Moraes chegou a ligar seis vezes para Galípolo em um dia, diz jornal

24 de Dezembro 2025 - 13h48
Créditos: Adriano Machado

O ministro Alexandre de Moraes, do STF, teria feito ao menos seis ligações em um único dia ao presidente do Banco Central, Gabriel Galípolo, para tratar do andamento da operação de compra do Banco Master, segundo informações publicadas pelo Estadão. De acordo com o jornal, além das ligações, Moraes teria conversado com Galípolo em pelo menos outras quatro ocasiões, incluindo um encontro presencial. As informações foram obtidas com fontes do meio jurídico e do mercado financeiro.

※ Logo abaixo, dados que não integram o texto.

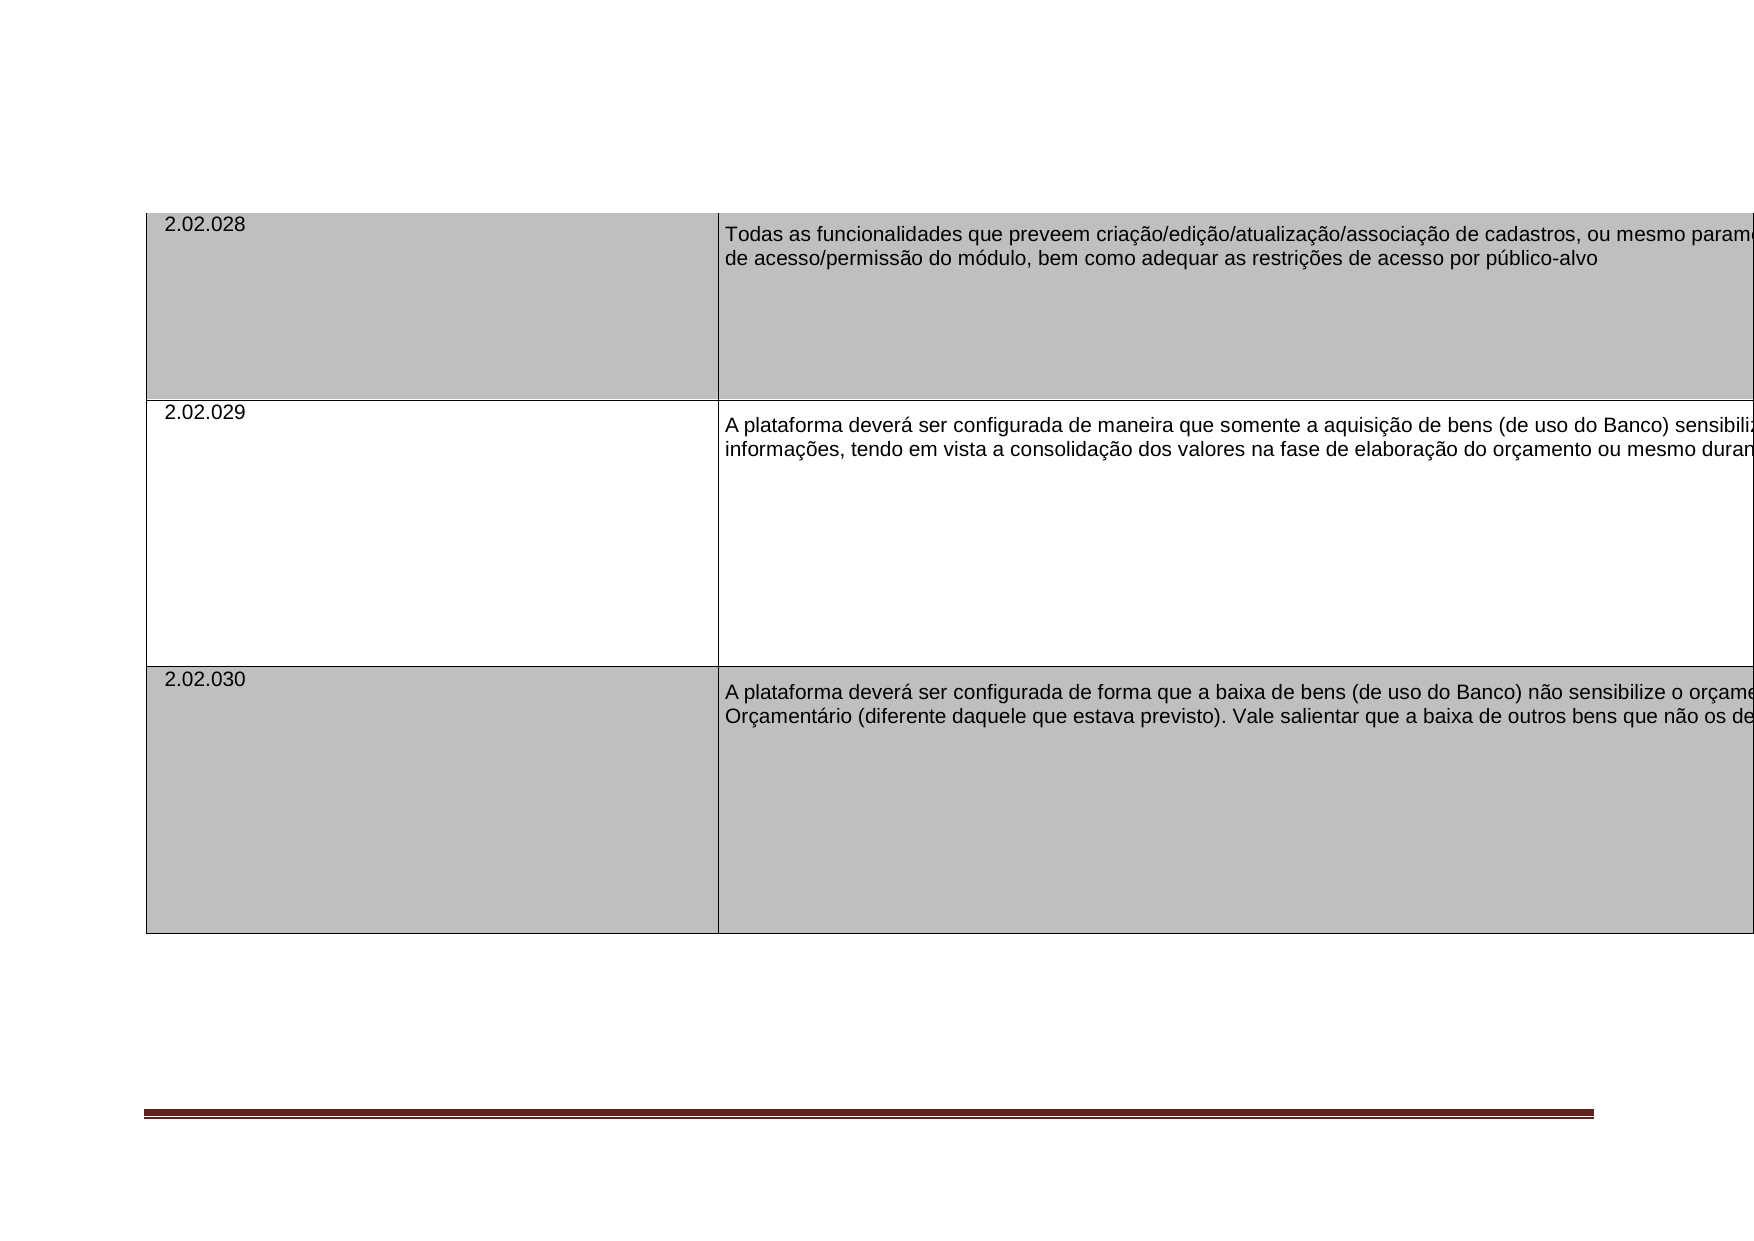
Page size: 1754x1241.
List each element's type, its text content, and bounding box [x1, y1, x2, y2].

table_header Todas as funcionalidades que preveem criação/edição/atualização/associação de cadastros, ou mesmo parametrizações, deverão ser de uso restrito dos usuários do Ambiente de Controladoria (Unidade organizacional responsável pelos subprocessos de Planejamento e Controle Orçamentário no Banco), ficando também este Ambiente responsável por determinar os níveis de acesso/permissão do módulo, bem como adequar as restrições de acesso por público-alvo [719, 213, 1753, 399]
table_cell A plataforma deverá ser configurada de forma que a baixa de bens (de uso do Banco) não sensibilize o orçamento, independente da modalidade de baixa do bem. A exceção são os bens que, no ano corrente, foram erroneamente ativados/contabilizados e precisarão ser reenquadrados/reclassificados, tendo em vista que consumiram indevidamente o orçamento de um Item Orçamentário (diferente daquele que estava previsto). Vale salientar que a baixa de outros bens que não os de uso próprio do Banco, porventura controlados no subprocesso de Ativo Fixo, também não deverão sensibilizar o orçamento, independente da época em que foram adquiridos [719, 667, 1753, 933]
table_header 2.02.028 [147, 213, 718, 399]
table_cell A plataforma deverá ser configurada de maneira que somente a aquisição de bens (de uso do Banco) sensibilize o orçamento. Além disso, permitir que todo e qualquer gasto com investimento no Banco seja vinculado a uma das ações e iniciativas da SEST (Projetos/Ações). Essas ações e iniciativas servem para qualificar os investimentos e agilizar a recuperação das informações, tendo em vista a consolidação dos valores na fase de elaboração do orçamento ou mesmo durante o acompanhamento e prestação de contas do consumo do orçamento. Essa necessidade integra os subprocessos de Gestão do Ativo Fixo, Planejamento e Controle Orçamentário, por meio do Programa de Orçamentário [719, 401, 1753, 666]
table_cell 2.02.029 [147, 401, 718, 666]
table_cell 2.02.030 [147, 667, 718, 933]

A notícia de que Moraes teria procurado o presidente do BC para interceder em favor do Banco Master foi divulgada inicialmente pelo jornal O Globo. Na terça-feira (23), o ministro se manifestou publicamente sobre o caso pela primeira vez. Pela manhã, divulgou nota afirmando que a reunião com Galípolo teve como objetivo discutir as consequências da aplicação da Lei Magnitsky contra ele, sem mencionar o Banco Master. O Banco Central também confirmou, em nota, que houve reuniões com o ministro para tratar dos efeitos da sanção.

À noite, Moraes divulgou novo comunicado negando que tenha havido qualquer ligação telefônica entre ele e Galípolo, “para esse ou qualquer outro assunto”. Segundo o ministro, a primeira reunião ocorreu em 14 de agosto, após ele ter sido sancionado pelos Estados Unidos com base na Lei Magnitsky, em 30 de julho. A segunda reunião teria ocorrido em 30 de setembro, depois da aplicação da mesma medida contra sua esposa, em 22 de setembro.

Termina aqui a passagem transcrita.